======== Supplied passage
Saturday, August 23, 2008

Brain as Composter VI

Building upon Brain as Composter V:

Time to turn our attention to Guy Claxton, who wrote a very elegant little book several years ago, called Hare Brain, Tortoise Mind: How Intelligence Increases When You Think Less (1997).

He's an educator, so I guess it's fair to say that he's worked with "nature" in the form of figuring out the best way to not just convey information into young minds, but to extract thinking from them. (It also does not surprise me to learn that he is apparently a practicing Buddhist.)

Chapter 11 is titled "Paying Attention"; in it he explores 4 different ways of 'slow seeing'.
================
======== Data extracts
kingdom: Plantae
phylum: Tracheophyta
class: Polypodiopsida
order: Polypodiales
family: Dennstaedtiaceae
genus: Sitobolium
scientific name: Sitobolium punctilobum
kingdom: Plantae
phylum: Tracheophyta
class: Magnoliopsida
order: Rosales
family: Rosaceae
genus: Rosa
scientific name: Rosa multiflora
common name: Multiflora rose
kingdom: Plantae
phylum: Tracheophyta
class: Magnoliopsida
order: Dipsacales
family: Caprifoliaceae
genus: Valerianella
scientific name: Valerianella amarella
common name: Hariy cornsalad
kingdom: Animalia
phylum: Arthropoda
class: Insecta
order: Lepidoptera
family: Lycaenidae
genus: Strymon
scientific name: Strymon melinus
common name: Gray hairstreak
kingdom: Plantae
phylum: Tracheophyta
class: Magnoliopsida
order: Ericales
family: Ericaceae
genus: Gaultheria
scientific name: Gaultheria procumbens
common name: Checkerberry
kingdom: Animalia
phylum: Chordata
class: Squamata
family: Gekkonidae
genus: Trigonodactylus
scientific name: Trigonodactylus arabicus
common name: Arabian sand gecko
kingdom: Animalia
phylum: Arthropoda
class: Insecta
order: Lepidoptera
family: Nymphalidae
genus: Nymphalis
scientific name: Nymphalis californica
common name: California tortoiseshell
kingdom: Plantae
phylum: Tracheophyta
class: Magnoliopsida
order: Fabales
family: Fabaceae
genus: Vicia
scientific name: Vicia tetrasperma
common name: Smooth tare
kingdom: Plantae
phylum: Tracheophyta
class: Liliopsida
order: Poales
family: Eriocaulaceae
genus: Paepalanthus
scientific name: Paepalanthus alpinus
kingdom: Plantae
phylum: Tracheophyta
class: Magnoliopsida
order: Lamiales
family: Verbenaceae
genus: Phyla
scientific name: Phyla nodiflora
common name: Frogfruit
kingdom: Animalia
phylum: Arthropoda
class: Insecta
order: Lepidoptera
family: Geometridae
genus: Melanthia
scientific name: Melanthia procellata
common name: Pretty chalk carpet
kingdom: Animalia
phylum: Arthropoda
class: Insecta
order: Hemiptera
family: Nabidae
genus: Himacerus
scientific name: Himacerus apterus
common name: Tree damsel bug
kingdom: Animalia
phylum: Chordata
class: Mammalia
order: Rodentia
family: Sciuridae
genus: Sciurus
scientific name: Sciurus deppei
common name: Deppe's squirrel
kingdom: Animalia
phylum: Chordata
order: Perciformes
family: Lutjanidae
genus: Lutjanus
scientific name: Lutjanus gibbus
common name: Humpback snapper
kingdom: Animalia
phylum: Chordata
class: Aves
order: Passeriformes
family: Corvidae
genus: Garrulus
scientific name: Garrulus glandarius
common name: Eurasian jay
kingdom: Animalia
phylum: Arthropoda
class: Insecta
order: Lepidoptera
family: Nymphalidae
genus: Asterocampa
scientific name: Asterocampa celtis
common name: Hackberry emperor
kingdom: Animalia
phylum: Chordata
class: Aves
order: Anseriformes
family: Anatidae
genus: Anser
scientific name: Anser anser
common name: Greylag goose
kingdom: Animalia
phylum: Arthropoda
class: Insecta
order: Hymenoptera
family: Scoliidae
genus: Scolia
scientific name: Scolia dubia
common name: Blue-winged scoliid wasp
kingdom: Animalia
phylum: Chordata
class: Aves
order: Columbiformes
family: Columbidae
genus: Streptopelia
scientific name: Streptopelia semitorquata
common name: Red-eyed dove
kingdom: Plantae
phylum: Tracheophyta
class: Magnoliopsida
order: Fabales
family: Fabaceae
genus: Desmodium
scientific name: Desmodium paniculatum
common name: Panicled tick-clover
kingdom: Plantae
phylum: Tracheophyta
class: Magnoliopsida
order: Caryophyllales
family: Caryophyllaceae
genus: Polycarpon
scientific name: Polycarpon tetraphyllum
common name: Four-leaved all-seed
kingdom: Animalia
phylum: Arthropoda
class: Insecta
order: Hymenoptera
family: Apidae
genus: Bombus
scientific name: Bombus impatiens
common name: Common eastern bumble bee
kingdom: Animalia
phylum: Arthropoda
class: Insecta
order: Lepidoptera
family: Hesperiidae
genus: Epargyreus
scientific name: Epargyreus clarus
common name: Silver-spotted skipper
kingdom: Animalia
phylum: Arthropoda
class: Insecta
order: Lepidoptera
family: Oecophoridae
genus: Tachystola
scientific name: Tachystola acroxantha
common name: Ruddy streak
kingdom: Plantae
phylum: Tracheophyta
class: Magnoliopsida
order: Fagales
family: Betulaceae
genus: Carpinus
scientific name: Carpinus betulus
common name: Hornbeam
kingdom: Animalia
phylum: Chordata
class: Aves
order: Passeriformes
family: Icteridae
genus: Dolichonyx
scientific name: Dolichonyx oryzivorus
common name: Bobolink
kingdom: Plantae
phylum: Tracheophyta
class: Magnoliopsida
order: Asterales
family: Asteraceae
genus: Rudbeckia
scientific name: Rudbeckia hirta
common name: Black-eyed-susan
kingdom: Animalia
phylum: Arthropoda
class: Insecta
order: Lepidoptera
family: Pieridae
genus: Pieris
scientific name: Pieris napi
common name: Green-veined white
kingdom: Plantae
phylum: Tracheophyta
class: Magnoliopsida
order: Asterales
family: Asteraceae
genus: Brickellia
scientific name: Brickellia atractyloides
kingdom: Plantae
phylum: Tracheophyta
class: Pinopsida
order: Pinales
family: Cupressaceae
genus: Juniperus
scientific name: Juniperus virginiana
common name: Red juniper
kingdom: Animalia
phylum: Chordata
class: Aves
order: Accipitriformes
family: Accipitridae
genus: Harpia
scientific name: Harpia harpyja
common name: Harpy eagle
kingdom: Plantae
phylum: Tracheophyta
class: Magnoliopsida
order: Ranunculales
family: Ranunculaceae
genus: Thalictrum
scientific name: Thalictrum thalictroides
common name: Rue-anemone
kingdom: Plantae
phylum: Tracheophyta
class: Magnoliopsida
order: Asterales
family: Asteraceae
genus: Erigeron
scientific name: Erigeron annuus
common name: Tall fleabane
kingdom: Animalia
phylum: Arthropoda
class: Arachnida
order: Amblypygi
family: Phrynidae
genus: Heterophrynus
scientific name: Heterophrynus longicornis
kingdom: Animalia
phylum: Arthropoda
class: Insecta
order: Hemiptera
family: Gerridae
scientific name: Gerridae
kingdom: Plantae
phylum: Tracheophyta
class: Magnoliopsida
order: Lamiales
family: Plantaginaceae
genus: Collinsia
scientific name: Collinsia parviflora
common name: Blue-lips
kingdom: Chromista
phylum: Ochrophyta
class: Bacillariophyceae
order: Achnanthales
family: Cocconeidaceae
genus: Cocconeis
================
__Assigned task__: According to the Brain as Composter post, what is the title of Chapter 11 of Guy Claxton's book? This data has no connection to the Brain as Composter post.

__Output for this exercise__: "Paying Attention"